- Immunity to the coronavirus might be even higher than we thought, a new study indicates.
- COVID-19 survivors who have low antibody counts could still mount an active immunity against the novel coronavirus.
- The researchers found two people who had COVID-19-specific T-cells that can identify and kill the virus for every person who developed antibodies that can prevent the virus from infecting healthy cells.
Many thought the peak of the novel coronavirus pandemic was in April, but it turns out the illness was just getting started. The world recorded over 200,000 cases on Wednesday, a record figure so far — the US accounted for more than 50,000 of them, also a record for the country. Earth will soon register its 11th million COVID-19 case, just days after the 10 million mark was reached. If the CDC’s estimates are accurate, the real number of cases might be 10 times as high.
COVID-19 has yet to be contained, and fighting against it will be all the more difficult if there are people who are unwilling to practice social distancing and wear face masks. But as dire as the situation might seem, there is a glimmer of hope coming from a group of Swedish researchers who studied COVID-19 immunity. It turns out that our protection against the novel coronavirus might be much better than we expected.
We’ve been talking about COVID-19 immunity for months. The longer it lasts, the better it is for patients. Reinfection would be possible after the immunity disappears, as is the case with other infectious diseases, but a longer immunity period would help with vaccine and herd immunity efforts.
But recent research indicates that immunity will be short-lived, and we could expect it to wane off after six to twelve months. Other studies have shown that the amount of neutralizing antibodies can drop significantly after three months. Those are the compounds produced by the immune system to block the virus from infecting cells. This would mean that any antibody test performed three months after infection might turn out to be negative.
Other researchers said at the time that the study did not take into account other aspects of the immune system, including the T- and B-cells. These are white blood cells that can kill the virus when a second contact is made, and cells that can grow new antibodies, respectively.
That’s precisely the kind of immune response that researchers from Sweden looked for. A team at the Karolinska Institute in Sweden tested 200 people for antibodies and T-cells. For every person that tested positive for antibodies, two were found to have specific T-cells that can identify and destroy cells infected with the novel coronavirus.
Sweden attempted to force herd immunity, avoiding any restrictions that could have prevented the spread.
The study indicates that the immunity might be more widespread inside a community than initially believed. That’s because authorities use antibody tests to determine the real spread of COVID-19. Take the CDC’s recent estimate that only 10% of US cases were confirmed via a PCR test. This is based on antibody testing in the country. But if the researchers in Sweden are right, then antibody testing would miss those individuals who have survived the illness and don’t have antibodies but do have a specific T-cell response that would give them protection. Mass-testing of T-cells is a more laborious process than testing for antibodies, however.

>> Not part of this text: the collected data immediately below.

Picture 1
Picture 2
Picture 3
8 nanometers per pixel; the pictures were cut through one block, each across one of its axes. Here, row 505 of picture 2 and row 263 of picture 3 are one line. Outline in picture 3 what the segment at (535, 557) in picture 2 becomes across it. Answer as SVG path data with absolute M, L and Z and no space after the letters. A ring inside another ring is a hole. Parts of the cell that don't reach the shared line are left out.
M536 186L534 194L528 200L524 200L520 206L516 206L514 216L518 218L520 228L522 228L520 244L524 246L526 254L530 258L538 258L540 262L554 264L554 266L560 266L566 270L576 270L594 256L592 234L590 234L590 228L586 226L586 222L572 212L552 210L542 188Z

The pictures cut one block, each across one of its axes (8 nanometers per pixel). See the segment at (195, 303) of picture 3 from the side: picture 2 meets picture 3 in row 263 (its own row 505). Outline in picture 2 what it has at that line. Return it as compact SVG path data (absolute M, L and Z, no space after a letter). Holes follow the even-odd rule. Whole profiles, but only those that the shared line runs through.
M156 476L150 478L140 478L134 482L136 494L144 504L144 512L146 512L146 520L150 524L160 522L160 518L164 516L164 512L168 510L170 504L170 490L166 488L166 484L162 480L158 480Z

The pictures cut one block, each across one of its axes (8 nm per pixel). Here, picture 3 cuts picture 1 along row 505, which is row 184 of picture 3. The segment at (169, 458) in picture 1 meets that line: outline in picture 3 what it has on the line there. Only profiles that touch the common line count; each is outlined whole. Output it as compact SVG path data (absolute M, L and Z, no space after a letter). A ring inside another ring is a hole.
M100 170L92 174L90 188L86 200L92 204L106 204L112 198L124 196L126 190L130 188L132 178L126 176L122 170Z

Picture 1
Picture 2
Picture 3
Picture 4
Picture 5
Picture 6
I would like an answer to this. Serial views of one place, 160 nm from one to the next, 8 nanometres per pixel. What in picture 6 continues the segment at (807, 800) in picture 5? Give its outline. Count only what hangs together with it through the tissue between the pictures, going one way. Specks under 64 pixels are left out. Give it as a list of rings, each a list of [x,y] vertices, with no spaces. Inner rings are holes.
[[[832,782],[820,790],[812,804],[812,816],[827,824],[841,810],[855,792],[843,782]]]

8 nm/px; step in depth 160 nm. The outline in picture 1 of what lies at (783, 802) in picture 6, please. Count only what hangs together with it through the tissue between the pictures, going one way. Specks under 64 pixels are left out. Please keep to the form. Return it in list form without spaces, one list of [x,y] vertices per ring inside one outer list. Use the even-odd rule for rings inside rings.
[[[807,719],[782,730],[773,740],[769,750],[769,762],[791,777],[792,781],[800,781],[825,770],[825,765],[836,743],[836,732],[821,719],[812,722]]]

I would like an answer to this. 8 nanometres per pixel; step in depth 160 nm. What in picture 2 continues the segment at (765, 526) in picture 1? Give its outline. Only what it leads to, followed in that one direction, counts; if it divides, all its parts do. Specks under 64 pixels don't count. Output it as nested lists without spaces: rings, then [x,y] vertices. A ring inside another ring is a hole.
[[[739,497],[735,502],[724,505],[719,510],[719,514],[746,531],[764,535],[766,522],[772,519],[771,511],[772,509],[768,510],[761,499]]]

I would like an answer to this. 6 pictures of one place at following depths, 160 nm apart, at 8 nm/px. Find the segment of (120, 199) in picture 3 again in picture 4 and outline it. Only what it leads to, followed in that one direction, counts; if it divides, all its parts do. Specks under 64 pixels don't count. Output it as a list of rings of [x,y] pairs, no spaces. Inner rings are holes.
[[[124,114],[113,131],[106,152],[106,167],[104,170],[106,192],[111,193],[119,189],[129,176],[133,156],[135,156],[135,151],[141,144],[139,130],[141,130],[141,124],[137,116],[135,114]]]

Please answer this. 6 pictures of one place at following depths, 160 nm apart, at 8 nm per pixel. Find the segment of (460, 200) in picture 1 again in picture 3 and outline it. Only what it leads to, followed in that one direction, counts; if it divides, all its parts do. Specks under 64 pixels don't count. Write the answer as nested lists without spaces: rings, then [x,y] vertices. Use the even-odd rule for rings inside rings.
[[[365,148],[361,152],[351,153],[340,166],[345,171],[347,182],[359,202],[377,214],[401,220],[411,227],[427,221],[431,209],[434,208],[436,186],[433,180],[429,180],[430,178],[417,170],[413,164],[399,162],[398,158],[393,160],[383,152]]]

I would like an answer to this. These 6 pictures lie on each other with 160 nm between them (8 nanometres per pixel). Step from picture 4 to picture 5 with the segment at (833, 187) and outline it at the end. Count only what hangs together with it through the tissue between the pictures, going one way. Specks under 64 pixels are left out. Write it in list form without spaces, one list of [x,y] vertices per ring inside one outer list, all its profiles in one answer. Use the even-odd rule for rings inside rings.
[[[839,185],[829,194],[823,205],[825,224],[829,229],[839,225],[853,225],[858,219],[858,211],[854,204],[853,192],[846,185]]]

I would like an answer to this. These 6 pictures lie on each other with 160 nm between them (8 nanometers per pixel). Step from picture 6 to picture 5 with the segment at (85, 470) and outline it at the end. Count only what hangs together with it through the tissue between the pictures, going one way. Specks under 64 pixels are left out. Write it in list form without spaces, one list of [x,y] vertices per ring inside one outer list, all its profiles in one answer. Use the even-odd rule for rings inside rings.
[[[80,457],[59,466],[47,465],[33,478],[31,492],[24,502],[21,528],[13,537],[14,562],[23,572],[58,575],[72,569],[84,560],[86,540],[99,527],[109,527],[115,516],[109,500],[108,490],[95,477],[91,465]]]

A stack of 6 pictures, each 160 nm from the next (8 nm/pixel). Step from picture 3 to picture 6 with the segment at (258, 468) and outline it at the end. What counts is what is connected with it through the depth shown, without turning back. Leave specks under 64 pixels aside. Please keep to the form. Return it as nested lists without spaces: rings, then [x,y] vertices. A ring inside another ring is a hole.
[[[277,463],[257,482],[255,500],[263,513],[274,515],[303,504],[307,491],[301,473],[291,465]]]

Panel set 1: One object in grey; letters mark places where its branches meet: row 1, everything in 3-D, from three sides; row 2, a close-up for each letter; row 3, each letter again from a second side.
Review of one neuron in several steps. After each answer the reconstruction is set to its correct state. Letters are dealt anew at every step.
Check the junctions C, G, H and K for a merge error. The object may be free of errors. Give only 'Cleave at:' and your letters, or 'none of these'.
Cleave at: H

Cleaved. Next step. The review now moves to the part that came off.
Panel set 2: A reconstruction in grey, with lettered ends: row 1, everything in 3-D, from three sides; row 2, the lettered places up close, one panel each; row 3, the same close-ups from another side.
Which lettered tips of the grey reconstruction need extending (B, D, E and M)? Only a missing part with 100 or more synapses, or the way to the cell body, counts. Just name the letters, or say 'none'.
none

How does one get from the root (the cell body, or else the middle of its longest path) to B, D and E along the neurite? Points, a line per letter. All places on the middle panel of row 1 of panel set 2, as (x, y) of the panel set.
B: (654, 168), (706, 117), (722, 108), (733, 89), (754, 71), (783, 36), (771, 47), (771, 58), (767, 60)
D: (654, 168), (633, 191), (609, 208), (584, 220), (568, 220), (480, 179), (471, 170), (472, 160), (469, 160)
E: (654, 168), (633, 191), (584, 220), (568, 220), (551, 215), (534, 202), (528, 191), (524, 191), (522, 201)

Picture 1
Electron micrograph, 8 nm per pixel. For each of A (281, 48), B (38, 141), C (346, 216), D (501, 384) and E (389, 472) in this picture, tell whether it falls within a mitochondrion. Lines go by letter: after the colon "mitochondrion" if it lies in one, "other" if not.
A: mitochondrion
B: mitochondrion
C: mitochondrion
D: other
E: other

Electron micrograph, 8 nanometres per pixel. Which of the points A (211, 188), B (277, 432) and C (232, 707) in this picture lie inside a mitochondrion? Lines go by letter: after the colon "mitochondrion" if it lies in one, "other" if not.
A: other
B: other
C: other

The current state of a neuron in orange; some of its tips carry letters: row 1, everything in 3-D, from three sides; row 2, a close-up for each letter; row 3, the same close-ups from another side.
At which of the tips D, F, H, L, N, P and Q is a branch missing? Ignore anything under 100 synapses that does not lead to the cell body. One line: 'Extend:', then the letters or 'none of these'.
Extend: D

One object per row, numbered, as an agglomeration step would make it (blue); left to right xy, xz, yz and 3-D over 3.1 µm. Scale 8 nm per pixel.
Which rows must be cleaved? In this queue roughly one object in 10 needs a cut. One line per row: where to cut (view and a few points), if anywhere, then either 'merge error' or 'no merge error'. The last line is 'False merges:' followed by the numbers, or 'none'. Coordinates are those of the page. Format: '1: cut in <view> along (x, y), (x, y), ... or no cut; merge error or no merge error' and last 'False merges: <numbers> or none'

The fact that the coronavirus is surging in America is proof the country is far from reaching herd immunity naturally, through infection. In fact, the faster way to get there is through vaccines. But the Karolinska study indicates that more people who were infected might go undetected in antibody tests. This could lead to wrong conclusions in any heard immunity research going forward.
That said, more research is needed to determine the kind of protection COVID-19 survivors get. It’s not clear from the study whether the T-cells alone will protect just the individual or whether they’ll prevent transmission. This is an important matter to address. As BBC News explains, more analysis is needed to understand whether the T-cells can provide “sterilizing immunity” that can block the virus completely, or whether they just kill infected cells but don’t prevent the person from spreading the disease.
The T-cells in this study would target cells that have been infected and destroy them, stopping the virus from spreading to other cells. Circulating antibodies would actually bind to the virus and block it from hooking up to cells, and thus prevent the multiplication process.
The Karolinska researchers also observed that severe patients developed higher levels of antibodies and T-cells. Asymptomtics had lower levels of antibodies but a marked T-cell response. This appears to contradict findings from a different study from the UK that noticed a crash in T-cell counts in severely ill patients. The UK researchers considered using a T-cell test as an early indicator of what patients might experience a severe COVID-19 case. They’re also testing interleukin 7 (IL-7) in COVID-19 therapies, a drug that can boost T-cell production. More research is required to explain the discrepancies between these two studies.
We might still not know how long COVID-19 immunity lasts, but the Swedish study does offer promising results. Coronavirus survivors who have low counts of neutralizing antibodies in their bloodstream could still mount robust protection upon reinfection, assuming the data from the Karolinska Institute is valid.